» TEXTE FOURNI:
De surcroît, les procédés de désignation prévus par le législateur n’étant pas limitatifs, d’autres ont été admis en jurisprudence, de manière parfois contraire aux intentions du législateur. Ainsi, alors qu’à s'en tenir aux travaux préparatoires de la loi d'origine (13 juill. 1930), la désignation ou la modification du bénéficiaire par simple lettre semblait devoir être écartée, la jurisprudence en a très tôt admis la validité (Cass. req., 1er juill. 1941). Ainsi la désignation du bénéficiaire peut-elle s'effectuer au moyen d'un courrier ordinaire adressé à l’assureur, à la seule condition d’être signé par le souscripteur. La modification du bénéficiaire peut également s'opérer de n'importe quelle manière. Ainsi la rédaction d'un avenant n’est-elle pas nécessaire à sa validité (Civ. 1re, 13 mai 1980; Civ. 1re, 6 mai 1997; Civ. 1re, 30 oct. 2008).

» TÂCHE À FAIRE A: Reproduisez mot pour mot l'intégralité du texte sur la désignation du bénéficiaire.
Le texte et les enregistrements constituent deux documents indépendants l'un de l'autre.

» DONNÉES FOURNIES:
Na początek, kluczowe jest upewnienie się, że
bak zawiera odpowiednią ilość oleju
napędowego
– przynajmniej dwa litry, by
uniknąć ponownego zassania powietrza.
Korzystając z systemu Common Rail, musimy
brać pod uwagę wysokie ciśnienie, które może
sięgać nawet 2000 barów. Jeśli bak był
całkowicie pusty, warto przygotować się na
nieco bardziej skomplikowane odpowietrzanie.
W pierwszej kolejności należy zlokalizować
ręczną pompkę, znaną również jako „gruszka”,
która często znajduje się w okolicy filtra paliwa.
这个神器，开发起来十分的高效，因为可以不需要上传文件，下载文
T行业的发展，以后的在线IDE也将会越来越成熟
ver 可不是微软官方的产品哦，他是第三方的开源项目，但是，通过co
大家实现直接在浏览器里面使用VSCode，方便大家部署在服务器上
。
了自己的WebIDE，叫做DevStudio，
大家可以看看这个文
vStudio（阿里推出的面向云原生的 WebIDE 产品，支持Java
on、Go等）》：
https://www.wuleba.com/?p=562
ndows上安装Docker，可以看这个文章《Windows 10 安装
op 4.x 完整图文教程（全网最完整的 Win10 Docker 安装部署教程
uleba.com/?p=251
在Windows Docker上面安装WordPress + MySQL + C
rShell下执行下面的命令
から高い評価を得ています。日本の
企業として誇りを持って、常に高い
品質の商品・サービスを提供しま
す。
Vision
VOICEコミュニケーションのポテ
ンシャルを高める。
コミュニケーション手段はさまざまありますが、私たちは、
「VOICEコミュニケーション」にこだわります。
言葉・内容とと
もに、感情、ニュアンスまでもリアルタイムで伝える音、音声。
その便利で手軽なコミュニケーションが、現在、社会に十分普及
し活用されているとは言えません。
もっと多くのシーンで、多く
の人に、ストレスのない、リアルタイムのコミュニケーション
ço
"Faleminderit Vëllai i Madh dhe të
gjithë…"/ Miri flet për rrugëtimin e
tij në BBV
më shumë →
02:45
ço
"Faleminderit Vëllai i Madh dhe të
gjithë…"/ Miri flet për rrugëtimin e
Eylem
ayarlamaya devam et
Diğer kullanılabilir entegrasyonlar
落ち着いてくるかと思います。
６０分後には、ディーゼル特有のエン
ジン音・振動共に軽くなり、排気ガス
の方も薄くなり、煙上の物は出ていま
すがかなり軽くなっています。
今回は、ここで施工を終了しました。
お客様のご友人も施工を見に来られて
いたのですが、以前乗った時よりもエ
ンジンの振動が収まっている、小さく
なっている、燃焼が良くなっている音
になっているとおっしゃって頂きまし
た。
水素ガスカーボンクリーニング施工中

» TÂCHE À FAIRE B: Dans les enregistrements, du début jusqu'à la ligne contenant « rShell下执行下面的命令 » incluse, substituez « zbiornik » à « bak » en laissant tout le reste identique. Ne redonnez que ces lignes.

» RÉPONSE ATTENDUE A:
De surcroît, les procédés de désignation prévus par le législateur n’étant pas limitatifs, d’autres ont été admis en jurisprudence, de manière parfois contraire aux intentions du législateur. Ainsi, alors qu’à s'en tenir aux travaux préparatoires de la loi d'origine (13 juill. 1930), la désignation ou la modification du bénéficiaire par simple lettre semblait devoir être écartée, la jurisprudence en a très tôt admis la validité (Cass. req., 1er juill. 1941). Ainsi la désignation du bénéficiaire peut-elle s'effectuer au moyen d'un courrier ordinaire adressé à l’assureur, à la seule condition d’être signé par le souscripteur. La modification du bénéficiaire peut également s'opérer de n'importe quelle manière. Ainsi la rédaction d'un avenant n’est-elle pas nécessaire à sa validité (Civ. 1re, 13 mai 1980; Civ. 1re, 6 mai 1997; Civ. 1re, 30 oct. 2008).

» RÉPONSE ATTENDUE B:
Na początek, kluczowe jest upewnienie się, że
zbiornik zawiera odpowiednią ilość oleju
napędowego
– przynajmniej dwa litry, by
uniknąć ponownego zassania powietrza.
Korzystając z systemu Common Rail, musimy
brać pod uwagę wysokie ciśnienie, które może
sięgać nawet 2000 barów. Jeśli zbiornik był
całkowicie pusty, warto przygotować się na
nieco bardziej skomplikowane odpowietrzanie.
W pierwszej kolejności należy zlokalizować
ręczną pompkę, znaną również jako „gruszka”,
która często znajduje się w okolicy filtra paliwa.
这个神器，开发起来十分的高效，因为可以不需要上传文件，下载文
T行业的发展，以后的在线IDE也将会越来越成熟
ver 可不是微软官方的产品哦，他是第三方的开源项目，但是，通过co
大家实现直接在浏览器里面使用VSCode，方便大家部署在服务器上
。
了自己的WebIDE，叫做DevStudio，
大家可以看看这个文
vStudio（阿里推出的面向云原生的 WebIDE 产品，支持Java
on、Go等）》：
https://www.wuleba.com/?p=562
ndows上安装Docker，可以看这个文章《Windows 10 安装
op 4.x 完整图文教程（全网最完整的 Win10 Docker 安装部署教程
uleba.com/?p=251
在Windows Docker上面安装WordPress + MySQL + C
rShell下执行下面的命令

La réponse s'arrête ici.